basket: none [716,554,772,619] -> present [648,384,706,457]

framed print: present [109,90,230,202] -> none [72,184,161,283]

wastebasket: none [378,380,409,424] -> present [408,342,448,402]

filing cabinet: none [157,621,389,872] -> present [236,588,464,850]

= = = = =

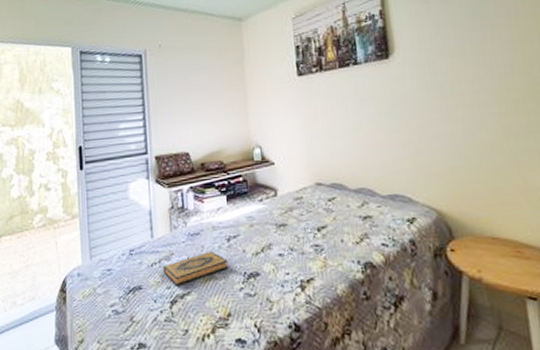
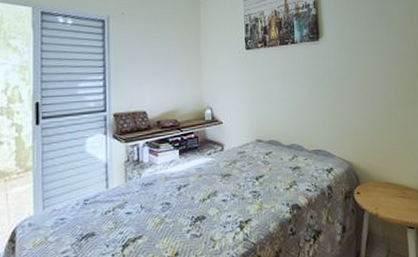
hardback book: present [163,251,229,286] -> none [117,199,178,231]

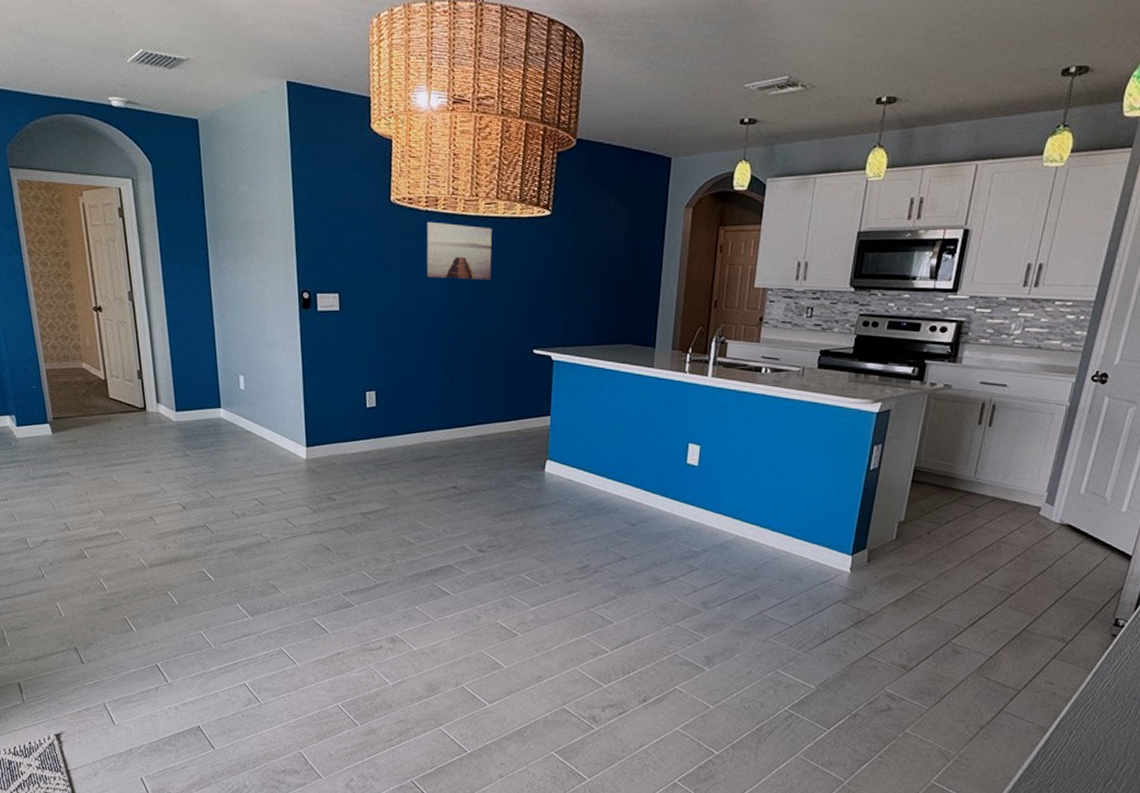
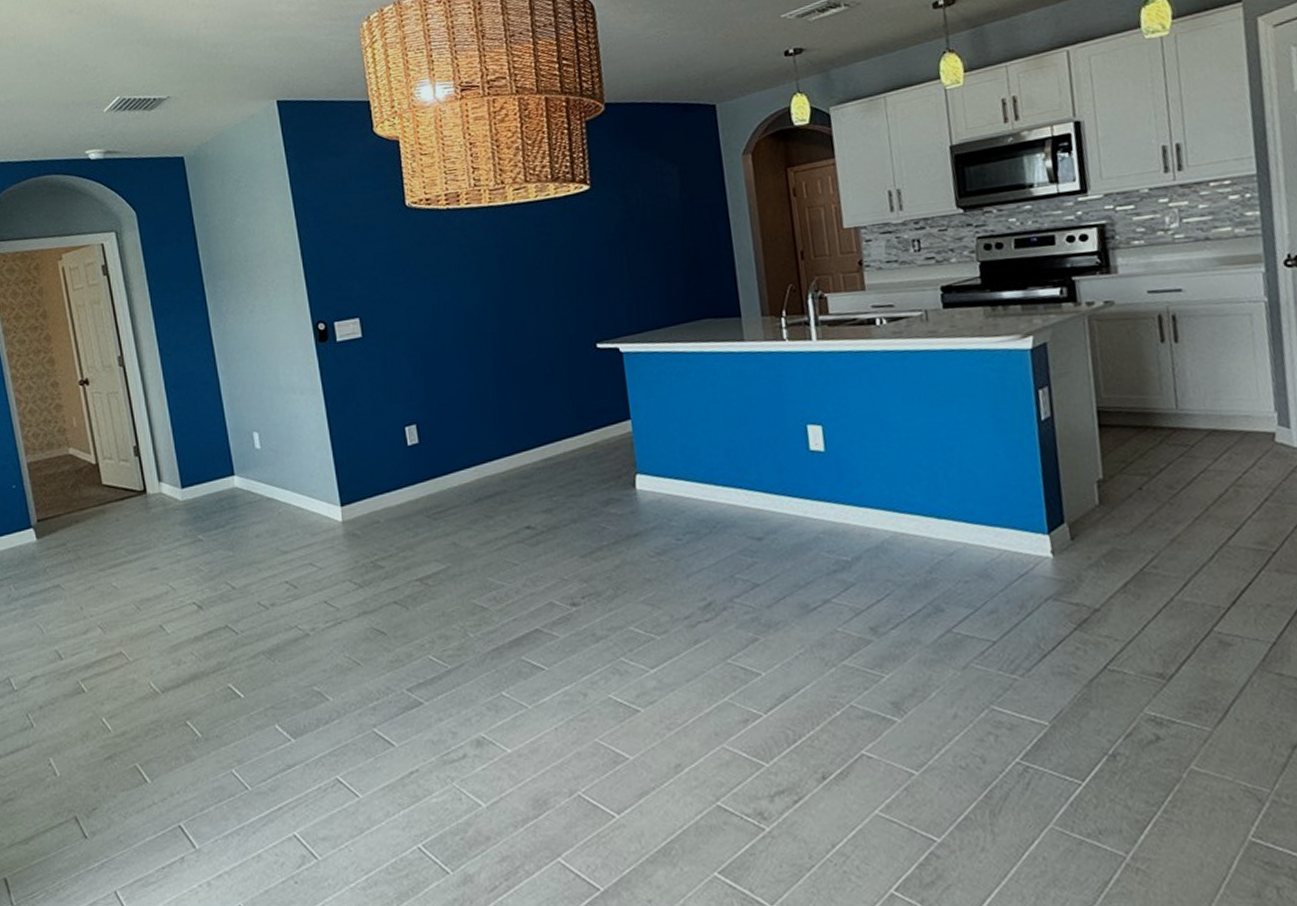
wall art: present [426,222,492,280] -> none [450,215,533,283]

= = = = =

EXERCISE DETAILS → Set the pictures aside and reproduce exactly the lines above, from the line holding "hardback book: present" through the line holding "wall art: present", both included, with nothing else.

OUTPUT OF THE EXERCISE →
hardback book: present [163,251,229,286] -> none [117,199,178,231]

wall art: present [426,222,492,280] -> none [450,215,533,283]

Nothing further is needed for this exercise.